Austria Wants to Make It Impossible for Asylum Seekers to Apply for Status on EU Soil
The right-wing government of EU member Austria will try to change the migration policy of the European Union so that it would be impossible for migrants to seek asylum on EU soil.
Austria took over the rotating Presidency of the European Council from Bulgaria on July 1, 2018, and is set to preside over the Union for the next six months.
The proposal to make it impossible for asylum seekers to apply for status recognition as such once they have made it to the EU comes from Austria’s Interior Minister Herbert Kickl from the far-right Freedom Party (FPOE), a junior partner in the right-wing Cabinet of Chancellor Sebastian Kurz.
“That would be a proposal,” the minister of the far-right FPOE party told journalists in Vienna, as cited by AFP.
“[Any other solution] would encourage traffickers to say: ‘I take your money to bring you to the European Union because you are guaranteed the right to make a request for asylum, with a very, very weak probability of being sent back'”, Kickl argued.
Austria’s present position as holder of the rotating EU Presidency empowers it to influence the agenda of the European Union which is presently overwhelmed with debates on the ongoing migration crisis.
Under the policy change now proposed by Austria, asylum requests would be made in refugee camps outside Europe.
The requests will be submitted to “a sort of mobile commission,” in Kickl’s wording.
The only potential asylum seekers that will be allowed to apply for asylum on EU territory will be exiles from countries that directly border the European Union.’
Migration and asylum rights will be on the agenda of a meeting of EU interior ministers on Thursday in Austria’s Innsbruck.

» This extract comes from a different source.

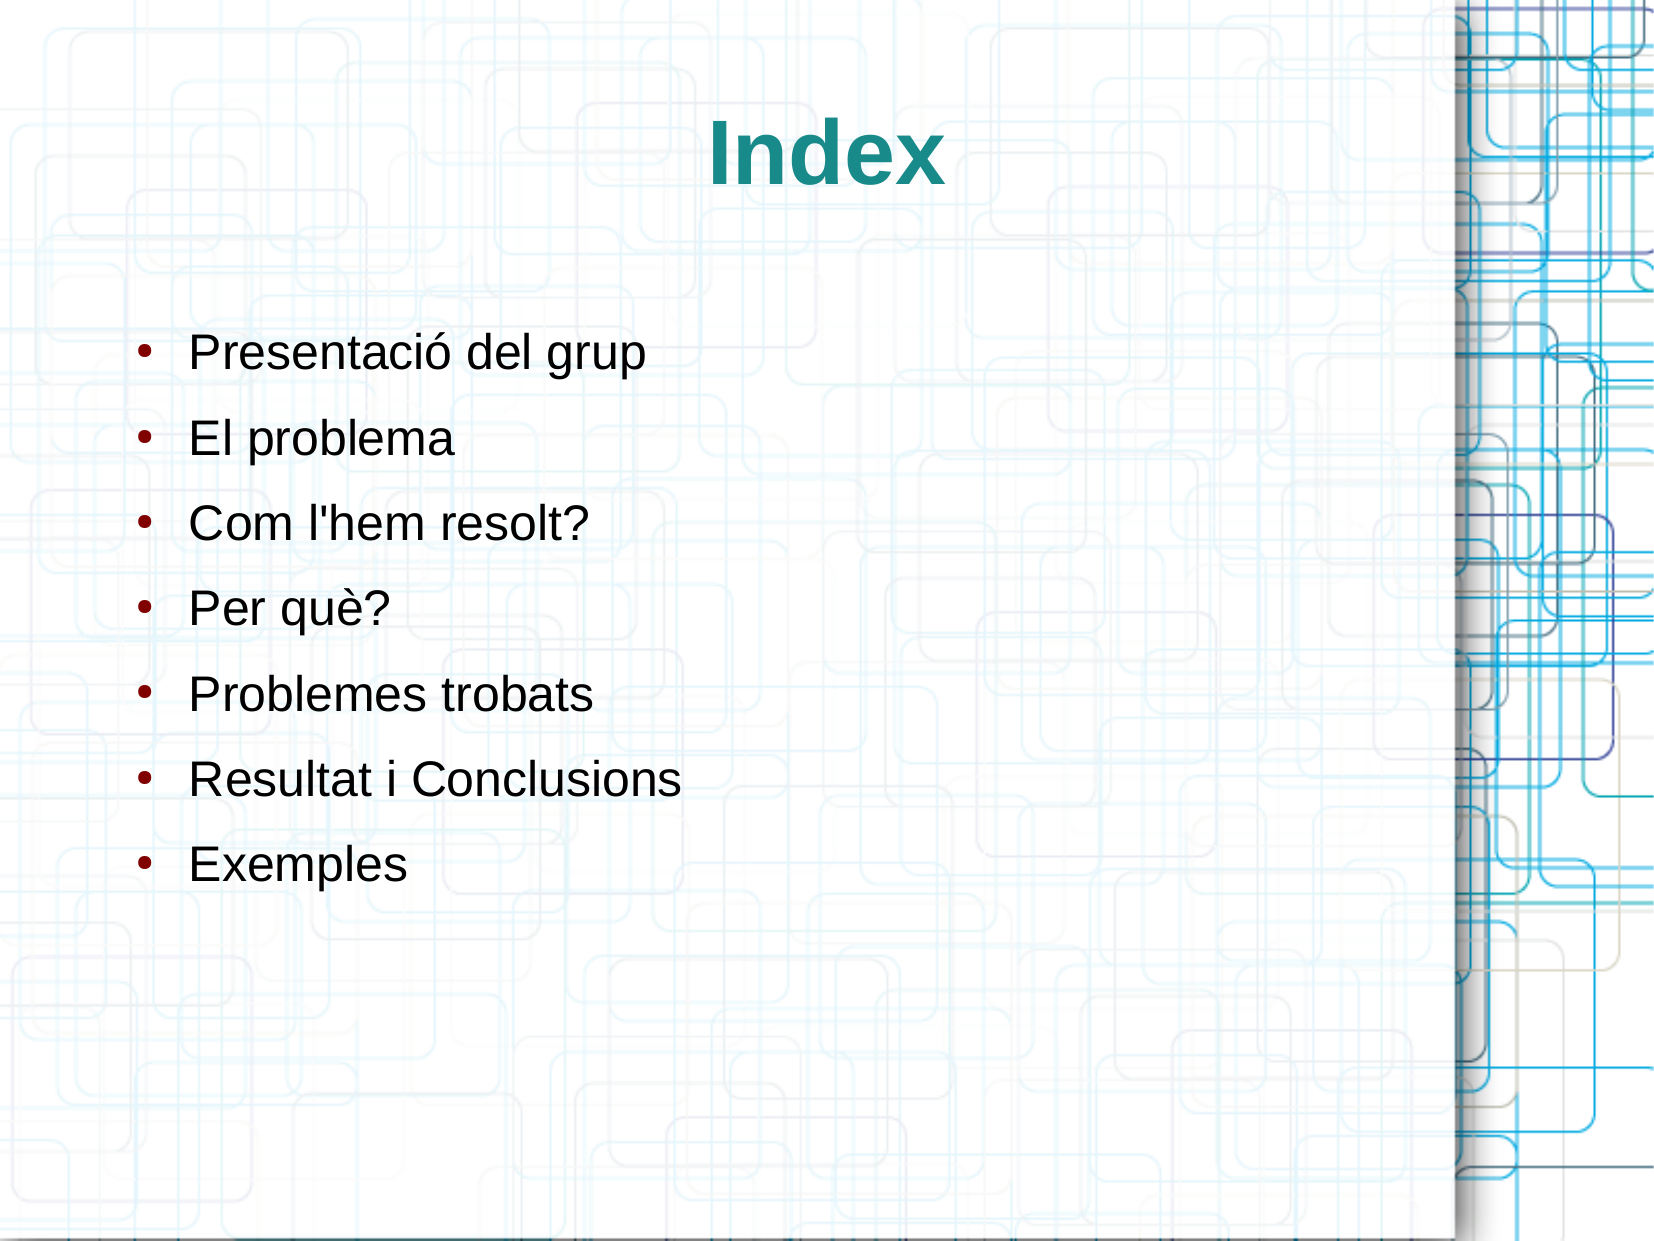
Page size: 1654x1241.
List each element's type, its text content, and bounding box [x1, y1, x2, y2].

title Index [82, 49, 1571, 257]
list Presentació del grup El problema Com l'hem resolt? Per què? Problemes trobats Resultat i Conclusions Exemples [118, 324, 1571, 1030]
picture [0, 0, 1654, 1241]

Kickl intends to offer to his colleagues the establishment of “return centers” in willing countries outside the EU.
These “return centers” will be supposed to host people that have been refused asylum by the EU but could not be immediately sent back to their home country.
Austria’s proposed changes to asylum rules in the EU now announced by its Interior Minister were outlined in a draft document of the Austrian EU Presidency dated earlier this month, with the local press leaking information about it over the past several days.
“A lot of the [asylum seekers] are particularly drawn to ideologies that are hostile to freedom or which are prone to violence,” says the document.
It argues that asylum should be granted only to “those who respect the values of the EU and its rights and fundamental liberties”.
Last week, as the German Cabinet came up with a compromise supposed to toughen up measures against allowing in migrants, Austria’s leadership represented by Chancellor Sebastian Kurz, Interior Minister Herbert Kickl, and Vice Chancellor Heinz-Christian Strache declared it would “take measure to protect” the country’s southern border (which it shares with Italy and Slovenia) if the German government deal went into effect.